(Provided material)

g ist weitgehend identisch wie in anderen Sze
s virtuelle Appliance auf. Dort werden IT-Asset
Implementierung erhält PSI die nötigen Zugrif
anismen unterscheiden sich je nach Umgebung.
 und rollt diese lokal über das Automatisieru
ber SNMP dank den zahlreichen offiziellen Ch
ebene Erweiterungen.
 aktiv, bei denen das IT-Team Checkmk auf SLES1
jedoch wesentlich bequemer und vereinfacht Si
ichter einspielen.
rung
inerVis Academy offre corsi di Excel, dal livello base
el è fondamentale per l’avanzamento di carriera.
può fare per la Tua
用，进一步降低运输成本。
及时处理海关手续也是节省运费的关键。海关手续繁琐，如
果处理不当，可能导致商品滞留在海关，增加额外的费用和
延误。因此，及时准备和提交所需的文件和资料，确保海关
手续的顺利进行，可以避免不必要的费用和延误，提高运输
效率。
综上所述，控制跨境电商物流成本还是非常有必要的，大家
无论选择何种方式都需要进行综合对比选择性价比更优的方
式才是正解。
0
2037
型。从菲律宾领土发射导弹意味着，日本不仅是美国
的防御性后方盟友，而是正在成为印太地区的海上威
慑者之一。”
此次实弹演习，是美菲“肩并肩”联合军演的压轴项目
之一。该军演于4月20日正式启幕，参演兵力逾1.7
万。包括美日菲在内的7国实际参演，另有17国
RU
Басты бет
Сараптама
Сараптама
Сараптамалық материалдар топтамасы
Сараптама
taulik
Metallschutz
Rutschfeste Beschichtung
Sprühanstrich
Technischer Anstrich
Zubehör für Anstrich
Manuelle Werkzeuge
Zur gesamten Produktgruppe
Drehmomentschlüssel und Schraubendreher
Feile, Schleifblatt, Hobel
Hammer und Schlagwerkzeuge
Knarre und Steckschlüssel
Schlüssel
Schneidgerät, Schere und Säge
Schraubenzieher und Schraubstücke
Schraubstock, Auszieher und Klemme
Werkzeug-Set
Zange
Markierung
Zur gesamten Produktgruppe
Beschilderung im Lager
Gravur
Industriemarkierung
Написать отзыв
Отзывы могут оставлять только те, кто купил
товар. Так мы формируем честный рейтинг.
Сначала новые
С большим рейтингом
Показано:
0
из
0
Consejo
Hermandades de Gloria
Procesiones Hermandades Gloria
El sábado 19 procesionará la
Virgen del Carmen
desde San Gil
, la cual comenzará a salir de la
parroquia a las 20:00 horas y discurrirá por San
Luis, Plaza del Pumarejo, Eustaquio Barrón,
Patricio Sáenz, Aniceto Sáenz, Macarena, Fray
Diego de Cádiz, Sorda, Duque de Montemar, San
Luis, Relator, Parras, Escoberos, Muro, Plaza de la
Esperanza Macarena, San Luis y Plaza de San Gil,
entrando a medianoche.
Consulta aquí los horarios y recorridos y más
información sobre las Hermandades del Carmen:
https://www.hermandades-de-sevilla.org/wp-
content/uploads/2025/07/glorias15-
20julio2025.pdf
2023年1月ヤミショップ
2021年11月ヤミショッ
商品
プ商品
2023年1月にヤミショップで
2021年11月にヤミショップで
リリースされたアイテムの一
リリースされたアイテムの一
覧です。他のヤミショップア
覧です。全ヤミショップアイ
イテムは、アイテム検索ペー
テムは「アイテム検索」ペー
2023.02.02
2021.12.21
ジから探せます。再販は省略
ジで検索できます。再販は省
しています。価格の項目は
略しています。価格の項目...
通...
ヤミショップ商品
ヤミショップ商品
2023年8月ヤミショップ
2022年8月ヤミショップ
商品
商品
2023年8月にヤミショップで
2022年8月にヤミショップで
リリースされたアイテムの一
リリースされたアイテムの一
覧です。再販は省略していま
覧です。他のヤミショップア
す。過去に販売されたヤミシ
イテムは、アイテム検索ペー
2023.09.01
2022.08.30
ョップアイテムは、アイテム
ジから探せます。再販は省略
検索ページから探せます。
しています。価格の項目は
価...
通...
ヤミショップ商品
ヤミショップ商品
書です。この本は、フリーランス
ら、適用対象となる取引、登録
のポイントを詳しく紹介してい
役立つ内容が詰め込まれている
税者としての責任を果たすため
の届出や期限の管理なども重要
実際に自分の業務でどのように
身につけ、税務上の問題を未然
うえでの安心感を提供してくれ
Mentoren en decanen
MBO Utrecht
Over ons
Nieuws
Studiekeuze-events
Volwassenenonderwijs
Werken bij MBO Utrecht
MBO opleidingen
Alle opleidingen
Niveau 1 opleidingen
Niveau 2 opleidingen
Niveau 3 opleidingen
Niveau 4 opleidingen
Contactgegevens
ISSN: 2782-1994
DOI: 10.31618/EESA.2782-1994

(End Provided material)

- [Instruction]: I'd like every record written out exactly as given.

- [Solution]:
g ist weitgehend identisch wie in anderen Sze
s virtuelle Appliance auf. Dort werden IT-Asset
Implementierung erhält PSI die nötigen Zugrif
anismen unterscheiden sich je nach Umgebung.
 und rollt diese lokal über das Automatisieru
ber SNMP dank den zahlreichen offiziellen Ch
ebene Erweiterungen.
 aktiv, bei denen das IT-Team Checkmk auf SLES1
jedoch wesentlich bequemer und vereinfacht Si
ichter einspielen.
rung
inerVis Academy offre corsi di Excel, dal livello base
el è fondamentale per l’avanzamento di carriera.
può fare per la Tua
用，进一步降低运输成本。
及时处理海关手续也是节省运费的关键。海关手续繁琐，如
果处理不当，可能导致商品滞留在海关，增加额外的费用和
延误。因此，及时准备和提交所需的文件和资料，确保海关
手续的顺利进行，可以避免不必要的费用和延误，提高运输
效率。
综上所述，控制跨境电商物流成本还是非常有必要的，大家
无论选择何种方式都需要进行综合对比选择性价比更优的方
式才是正解。
0
2037
型。从菲律宾领土发射导弹意味着，日本不仅是美国
的防御性后方盟友，而是正在成为印太地区的海上威
慑者之一。”
此次实弹演习，是美菲“肩并肩”联合军演的压轴项目
之一。该军演于4月20日正式启幕，参演兵力逾1.7
万。包括美日菲在内的7国实际参演，另有17国
RU
Басты бет
Сараптама
Сараптама
Сараптамалық материалдар топтамасы
Сараптама
taulik
Metallschutz
Rutschfeste Beschichtung
Sprühanstrich
Technischer Anstrich
Zubehör für Anstrich
Manuelle Werkzeuge
Zur gesamten Produktgruppe
Drehmomentschlüssel und Schraubendreher
Feile, Schleifblatt, Hobel
Hammer und Schlagwerkzeuge
Knarre und Steckschlüssel
Schlüssel
Schneidgerät, Schere und Säge
Schraubenzieher und Schraubstücke
Schraubstock, Auszieher und Klemme
Werkzeug-Set
Zange
Markierung
Zur gesamten Produktgruppe
Beschilderung im Lager
Gravur
Industriemarkierung
Написать отзыв
Отзывы могут оставлять только те, кто купил
товар. Так мы формируем честный рейтинг.
Сначала новые
С большим рейтингом
Показано:
0
из
0
Consejo
Hermandades de Gloria
Procesiones Hermandades Gloria
El sábado 19 procesionará la
Virgen del Carmen
desde San Gil
, la cual comenzará a salir de la
parroquia a las 20:00 horas y discurrirá por San
Luis, Plaza del Pumarejo, Eustaquio Barrón,
Patricio Sáenz, Aniceto Sáenz, Macarena, Fray
Diego de Cádiz, Sorda, Duque de Montemar, San
Luis, Relator, Parras, Escoberos, Muro, Plaza de la
Esperanza Macarena, San Luis y Plaza de San Gil,
entrando a medianoche.
Consulta aquí los horarios y recorridos y más
información sobre las Hermandades del Carmen:
https://www.hermandades-de-sevilla.org/wp-
content/uploads/2025/07/glorias15-
20julio2025.pdf
2023年1月ヤミショップ
2021年11月ヤミショッ
商品
プ商品
2023年1月にヤミショップで
2021年11月にヤミショップで
リリースされたアイテムの一
リリースされたアイテムの一
覧です。他のヤミショップア
覧です。全ヤミショップアイ
イテムは、アイテム検索ペー
テムは「アイテム検索」ペー
2023.02.02
2021.12.21
ジから探せます。再販は省略
ジで検索できます。再販は省
しています。価格の項目は
略しています。価格の項目...
通...
ヤミショップ商品
ヤミショップ商品
2023年8月ヤミショップ
2022年8月ヤミショップ
商品
商品
2023年8月にヤミショップで
2022年8月にヤミショップで
リリースされたアイテムの一
リリースされたアイテムの一
覧です。再販は省略していま
覧です。他のヤミショップア
す。過去に販売されたヤミシ
イテムは、アイテム検索ペー
2023.09.01
2022.08.30
ョップアイテムは、アイテム
ジから探せます。再販は省略
検索ページから探せます。
しています。価格の項目は
価...
通...
ヤミショップ商品
ヤミショップ商品
書です。この本は、フリーランス
ら、適用対象となる取引、登録
のポイントを詳しく紹介してい
役立つ内容が詰め込まれている
税者としての責任を果たすため
の届出や期限の管理なども重要
実際に自分の業務でどのように
身につけ、税務上の問題を未然
うえでの安心感を提供してくれ
Mentoren en decanen
MBO Utrecht
Over ons
Nieuws
Studiekeuze-events
Volwassenenonderwijs
Werken bij MBO Utrecht
MBO opleidingen
Alle opleidingen
Niveau 1 opleidingen
Niveau 2 opleidingen
Niveau 3 opleidingen
Niveau 4 opleidingen
Contactgegevens
ISSN: 2782-1994
DOI: 10.31618/EESA.2782-1994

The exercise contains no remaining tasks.